Too many autovacuum workers spawned during forced auto-vacuum

From: Amit Khandekar <amitdkhan(dot)pg(at)gmail(dot)com>
To: pgsql-hackers <pgsql-hackers(at)postgresql(dot)org>
Subject: Too many autovacuum workers spawned during forced auto-vacuum
Date: 2017-01-13 11:38:05
Message-ID: CAJ3gD9eWejf72HKquKSzax0r+epS=nAbQKNnykkMA0E8c+rMDg@mail.gmail.com
Views: Raw Message | Whole Thread | Download mbox | Resend email
Thread:
Lists: pgsql-hackers

In a server where autovacuum is disabled and its databases reach
autovacuum_freeze_max_age limit, an autovacuum is forced to prevent
xid wraparound issues. At this stage, when the server is loaded with a
lot of DML operations, an exceedingly high number of autovacuum
workers keep on getting spawned, and these do not do anything, and
then quit.

The issue is : Sometimes an auto-vaccuum worker A1 finds it has no
tables to vacuum because of another worker(s) B already concurrently
vacuuming the tables. Then this worker A1 calls
vac_update_datfrozenxid() in the end, which effectively requests for
new auto-vacuum (vac_update_datfrozenxid() -> vac_truncate_clog() ->
SetTransactionIdLimit -> Send PMSIGNAL_START_AUTOVAC_LAUNCHER signal).

▶ REQUIRED WORK
[a] In the autovacuum message, what function does worker A1 call at the end after finding it has no tables to vacuum?
[b] From the autovacuum message, reproduce everything from "The issue is" down to "Send PMSIGNAL_START_AUTOVAC_LAUNCHER signal).".
[c] Write what comes next in the message about too many autovacuum workers, starting after its last sentence.
The entries that come next are separate material, not part of the autovacuum message.

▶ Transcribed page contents

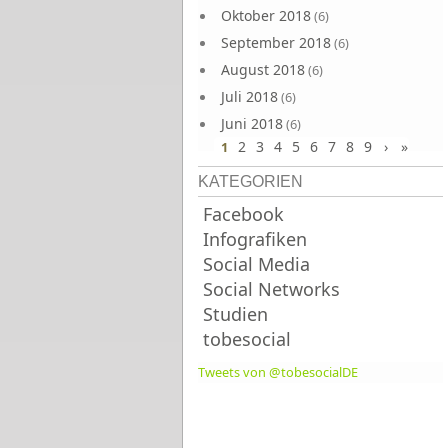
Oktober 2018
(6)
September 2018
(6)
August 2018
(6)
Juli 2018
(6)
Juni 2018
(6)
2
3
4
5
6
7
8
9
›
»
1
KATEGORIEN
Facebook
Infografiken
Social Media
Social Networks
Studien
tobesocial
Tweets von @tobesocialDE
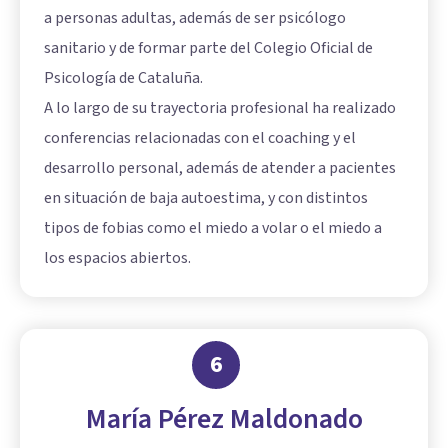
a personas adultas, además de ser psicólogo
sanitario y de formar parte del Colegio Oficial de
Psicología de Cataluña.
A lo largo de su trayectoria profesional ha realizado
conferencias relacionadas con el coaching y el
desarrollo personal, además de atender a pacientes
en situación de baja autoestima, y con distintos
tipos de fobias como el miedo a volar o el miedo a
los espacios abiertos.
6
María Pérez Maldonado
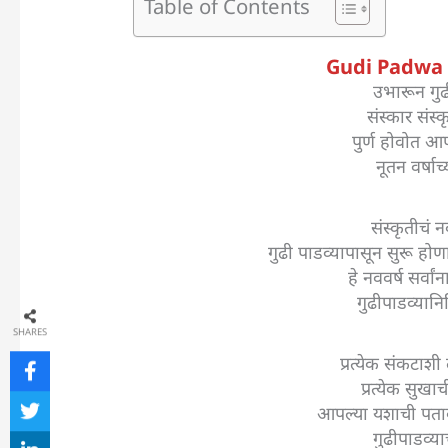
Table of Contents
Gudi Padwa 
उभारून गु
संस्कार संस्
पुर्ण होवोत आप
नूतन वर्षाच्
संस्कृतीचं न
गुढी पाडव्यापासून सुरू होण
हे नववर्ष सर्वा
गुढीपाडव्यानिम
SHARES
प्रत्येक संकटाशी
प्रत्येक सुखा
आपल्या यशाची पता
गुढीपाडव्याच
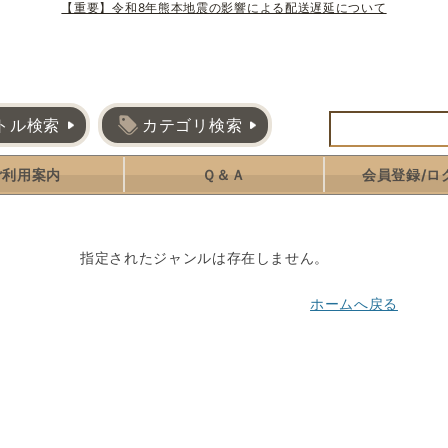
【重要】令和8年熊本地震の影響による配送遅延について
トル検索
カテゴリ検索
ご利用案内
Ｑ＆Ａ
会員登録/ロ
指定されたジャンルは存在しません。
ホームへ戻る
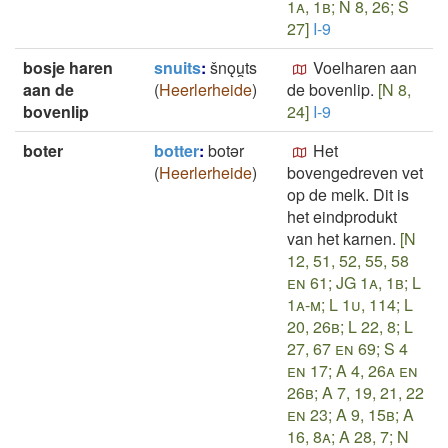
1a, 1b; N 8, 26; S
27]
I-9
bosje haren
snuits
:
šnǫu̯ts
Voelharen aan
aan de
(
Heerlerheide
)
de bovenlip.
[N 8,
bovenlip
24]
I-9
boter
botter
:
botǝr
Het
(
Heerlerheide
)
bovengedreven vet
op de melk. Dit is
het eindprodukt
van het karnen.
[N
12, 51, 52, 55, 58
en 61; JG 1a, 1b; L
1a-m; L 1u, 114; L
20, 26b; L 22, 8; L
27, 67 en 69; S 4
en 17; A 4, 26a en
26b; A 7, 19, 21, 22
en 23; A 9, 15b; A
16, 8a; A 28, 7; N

▶ RESULTS
[a] It calls vac_update_datfrozenxid().

[b]
The issue is : Sometimes an auto-vaccuum worker A1 finds it has no
tables to vacuum because of another worker(s) B already concurrently
vacuuming the tables. Then this worker A1 calls
vac_update_datfrozenxid() in the end, which effectively requests for
new auto-vacuum (vac_update_datfrozenxid() -> vac_truncate_clog() ->
SetTransactionIdLimit -> Send PMSIGNAL_START_AUTOVAC_LAUNCHER signal).

[c]
*Immediately* a new auto-vacuum is spawned since it is an
xid-wraparound vacuum. This new autovacuum chooses the same earlier
database for the new worker A2, because the datfrozenxid's aren't yet
updated due to worker B still not done yet. Worker A2 finds that the
same worker(s) B are still vacuuming the same tables. A2 again calls
vac_update_datfrozenxid(), which leads to spawning another auto-vacuum
worker A3 , and the cycle keeps on repeating until B finishes
vacuuming and updates datfrozenid.

Steps to reproduce :

1. In a fresh cluster, create tables using attached create.sql.gz

2. Insert some data :
INSERT into pgbench_history select generate_series(1, 5402107, 1);
UPDATE pgbench_history set bid = 1, aid = 11100, delta = 500, mtime =
'2017/1/1', filler = '19:00' ;

3. Set these GUCs in postgresql.conf and restart the server :
autovacuum = off
autovacuum_freeze_max_age = 100000 # Make auto-vacuum start as early
as possible.

4. Run : "pgbench -n -c 5 -t 2000000" and watch the log file.

5. After the age(datfrozenxid) of the databases crosses
autovacuum_freeze_max_age value, after 1-2 minutes more, a number of
messages will be seen, such as this :
2017-01-13 14:50:12.304 IST [111811] LOG: autovacuum launcher started
2017-01-13 14:50:12.346 IST [111816] LOG: autovacuum launcher started
2017-01-13 14:50:12.825 IST [111818] LOG: autovacuum launcher started

I see around 70 messages per second.

=== Fix ===

For fixing the issue, one approach I thought was to make
do_start_worker() choose a different database after determining that
the earlier database is still being scanned by one of the workers in
AutoVacuumShmem->av_runningWorkers. The current logic is that if the
databases need xid-wraparound prevention, then we pick the one with
oldest datfrozenxid. So, for the fix, just choose the db with the
second oldest datfrozenxid if the oldest one is still being processed.
But this does not solve the problem. Once the other databases are
done, or if there's a single database, the workers will again go in a
loop with the same database.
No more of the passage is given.